#### Instruction:
Recast the records below as a numbered list, omitting blank lines and leaving out the pictures.
+++++
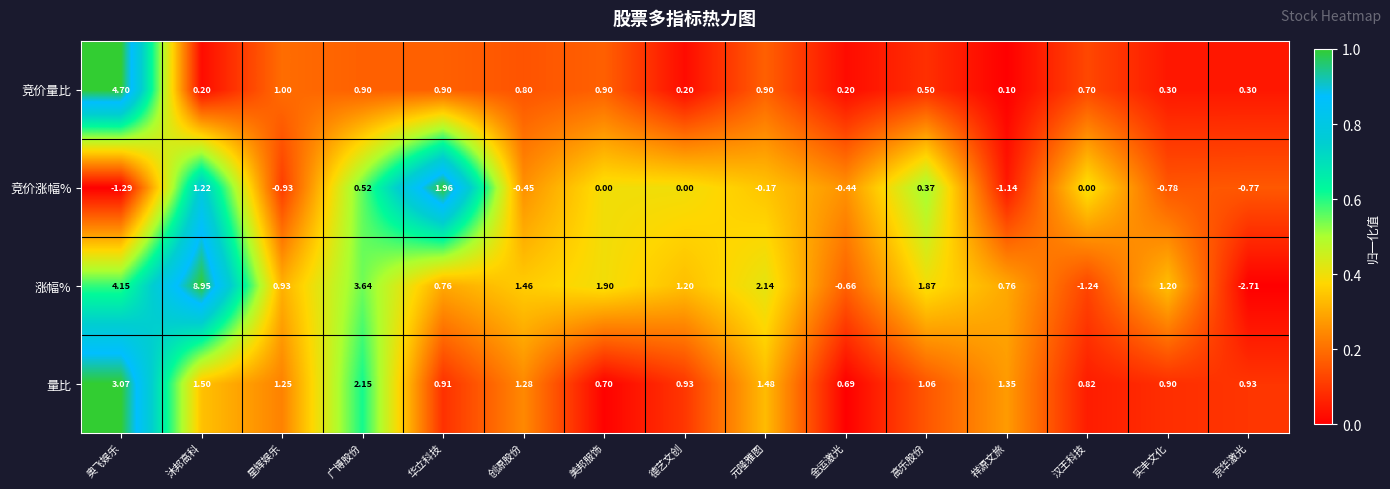

At which category does the chart reach its peak across all series?

沐邦高科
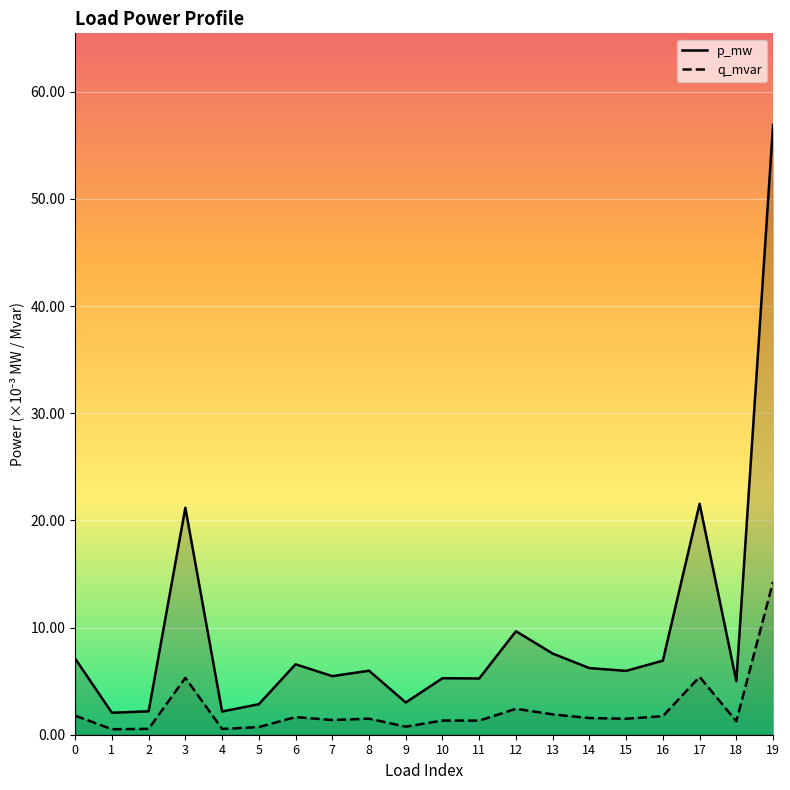

Rank the series by their maximum value, from highest to lowest.

p_mw, q_mvar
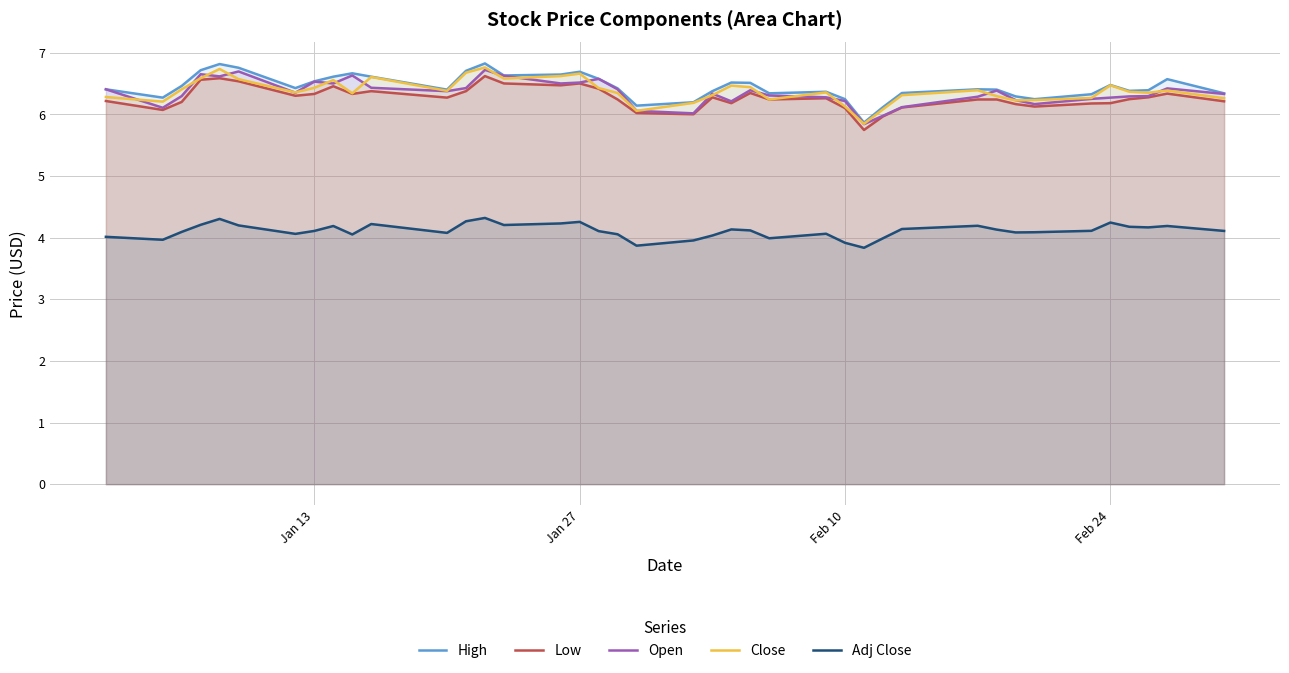

What is the minimum value shown in the chart?

3.8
+++++
#### Task response:
1. At which category does the chart reach its peak across all series?
2. 沐邦高科
3. Rank the series by their maximum value, from highest to lowest.
4. p_mw, q_mvar
5. What is the minimum value shown in the chart?
6. 3.8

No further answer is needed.